L’Union européenne est toujours autant hypocrite sur Israël. Elle continue de faire des partenariats économiques et militaires avec un État d’extrême droite qui se montre plus agressif que jamais avec les Palestiniens. Ursula von der Leyden a d’ailleurs félicité le gouvernement Netanyahou d’avoir été élu, en osant tweeter ceci : « Nous sommes impatients de travailler au renforcement de notre partenariat, de promouvoir la paix au Moyen-Orient et de faire face aux conséquences créées par la guerre de la Russie contre l’Ukraine. » Cela en dit long sur le camp que choisissent les dirigeants européens.

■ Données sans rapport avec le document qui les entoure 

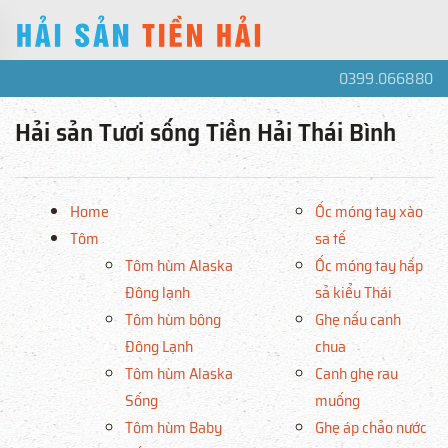
0399.066880
Hải sản Tươi sống Tiền Hải Thái Bình
Home
Ốc móng tay xào
Tôm
sa tế
Tôm hùm Alaska
Ốc móng tay hấp
Đông lạnh
sả kiểu Thái
Tôm hùm bông
Ghẹ nấu canh
Đông Lạnh
chua
Tôm hùm Alaska
Canh ghẹ rau
Sống
muống
Tôm hùm Baby
Ghẹ áp chảo nước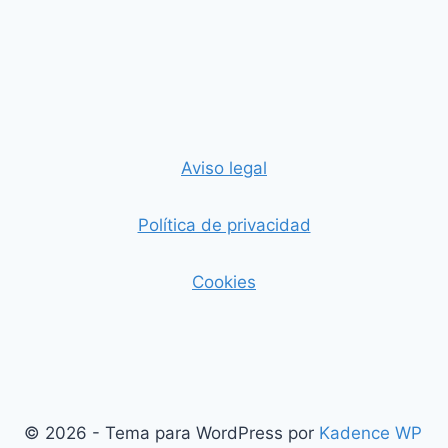
Aviso legal
Política de privacidad
Cookies
© 2026 - Tema para WordPress por
Kadence WP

La résistance palestinienne continue de garder la tête haute

La résistance et la détermination du peuple palestinien nous forcent à nous rappeler que la solidarité envers le peuple palestinien est plus que jamais nécessaire et actuelle. L’élan de solidarité internationale récent autour la Palestine durant la Coupe du monde de football 2022 a renforcé une image positive de la lutte pour les droits des Palestiniens. Cela donne de l’espoir au peuple palestinien qui en a plus que jamais besoin face à un tel gouvernement. Les ONG et les forces solidaires de la Palestine restent déterminés face à l’apartheid. Comme le dit aussi Ahed Tamimi, jeune résistante palestinienne : « Ma génération est celle qui mettra fin à l’occupation. »

Nouveau gouvernement d’extrême droite israélien : le régime d’apartheid montre son vrai visage.